I realize that blij zijn 'to be happy' in Type 3 is technically not a verb, but bear with me; this will turn out to be important. Also, in case you're wondering about the word order here (or in example (6) below): given that blij 'happy' occupies roughly the same position as a clause-final verb in an embedded clause, we see the well-known fact kick in that Dutch is OV in embedded clauses with non-clausal objects, but VO with clausal objects.
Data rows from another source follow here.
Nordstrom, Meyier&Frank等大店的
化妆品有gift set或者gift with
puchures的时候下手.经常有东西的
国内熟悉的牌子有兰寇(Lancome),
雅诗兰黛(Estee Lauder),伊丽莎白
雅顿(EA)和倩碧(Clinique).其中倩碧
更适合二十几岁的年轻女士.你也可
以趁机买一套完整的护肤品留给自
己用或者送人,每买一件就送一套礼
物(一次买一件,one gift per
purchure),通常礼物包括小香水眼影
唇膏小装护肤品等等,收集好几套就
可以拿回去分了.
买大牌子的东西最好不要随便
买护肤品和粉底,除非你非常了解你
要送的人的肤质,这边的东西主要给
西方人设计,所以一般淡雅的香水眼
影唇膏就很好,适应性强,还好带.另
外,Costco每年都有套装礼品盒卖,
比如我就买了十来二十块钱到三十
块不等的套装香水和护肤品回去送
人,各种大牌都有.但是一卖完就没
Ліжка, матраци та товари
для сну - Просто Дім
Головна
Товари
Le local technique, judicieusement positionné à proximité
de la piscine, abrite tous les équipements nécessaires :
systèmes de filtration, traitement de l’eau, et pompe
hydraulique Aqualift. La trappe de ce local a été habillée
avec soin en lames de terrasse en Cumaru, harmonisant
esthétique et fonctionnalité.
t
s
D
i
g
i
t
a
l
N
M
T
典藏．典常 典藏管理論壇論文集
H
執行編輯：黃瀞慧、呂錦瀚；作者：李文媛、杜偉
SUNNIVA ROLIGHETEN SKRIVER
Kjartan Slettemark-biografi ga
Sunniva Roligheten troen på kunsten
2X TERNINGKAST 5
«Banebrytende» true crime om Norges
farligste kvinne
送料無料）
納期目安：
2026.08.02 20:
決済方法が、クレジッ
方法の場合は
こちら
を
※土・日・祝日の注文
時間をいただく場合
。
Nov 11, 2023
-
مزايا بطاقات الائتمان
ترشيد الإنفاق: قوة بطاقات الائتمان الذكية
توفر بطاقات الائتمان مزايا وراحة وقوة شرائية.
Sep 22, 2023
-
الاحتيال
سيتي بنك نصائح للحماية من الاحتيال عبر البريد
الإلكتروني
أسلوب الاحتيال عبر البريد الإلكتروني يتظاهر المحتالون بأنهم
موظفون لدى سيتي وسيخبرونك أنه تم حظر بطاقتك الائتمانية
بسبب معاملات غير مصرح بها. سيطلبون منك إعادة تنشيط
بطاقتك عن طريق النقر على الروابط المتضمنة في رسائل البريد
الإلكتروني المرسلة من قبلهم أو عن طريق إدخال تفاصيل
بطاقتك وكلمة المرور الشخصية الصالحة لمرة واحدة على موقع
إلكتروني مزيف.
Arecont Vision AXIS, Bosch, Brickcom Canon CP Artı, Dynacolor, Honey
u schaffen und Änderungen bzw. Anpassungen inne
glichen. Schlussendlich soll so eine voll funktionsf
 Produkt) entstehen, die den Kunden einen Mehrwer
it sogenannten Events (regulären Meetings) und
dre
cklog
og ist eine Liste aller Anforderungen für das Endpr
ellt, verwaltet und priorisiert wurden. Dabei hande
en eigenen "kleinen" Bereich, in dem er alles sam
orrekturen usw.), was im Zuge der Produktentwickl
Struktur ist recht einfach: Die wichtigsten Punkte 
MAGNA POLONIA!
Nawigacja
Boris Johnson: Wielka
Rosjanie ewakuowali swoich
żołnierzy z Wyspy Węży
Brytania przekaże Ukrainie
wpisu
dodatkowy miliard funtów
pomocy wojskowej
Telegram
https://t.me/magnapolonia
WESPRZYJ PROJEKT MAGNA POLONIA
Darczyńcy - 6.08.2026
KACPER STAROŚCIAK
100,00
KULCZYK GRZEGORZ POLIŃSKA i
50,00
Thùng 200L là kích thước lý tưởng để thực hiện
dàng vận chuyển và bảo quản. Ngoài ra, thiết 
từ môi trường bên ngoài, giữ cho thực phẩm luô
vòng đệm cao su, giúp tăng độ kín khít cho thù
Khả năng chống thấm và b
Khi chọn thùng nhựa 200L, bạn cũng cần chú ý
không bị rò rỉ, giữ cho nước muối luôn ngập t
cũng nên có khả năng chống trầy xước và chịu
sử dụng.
In all the other examples I can avoid this complication by V2'ing the verb out of the way.
My linguistic spidey sense tells me that this is case-related: somehow these pronouns seem less susceptible to the case filter, which allows them to occur in contexts where full DPs are not allowed. Let's assume there are not two, but three possible contexts when it comes to case assignment: (1) typical adjectives like blij 'happy' do not assign case at all and as a result only allow sentential complements, (2) verbs like hopen 'to hope' typically require a prepositional complement (like they do in English), but also have some residual case assigning capabilities and as a result are compatible with both pronouns and sentential complements, (3) fully case-assigning verbs like vertellen 'to tell' (or case-assigning adjectives like beu 'tired') are compatible with the whole gamut of complements.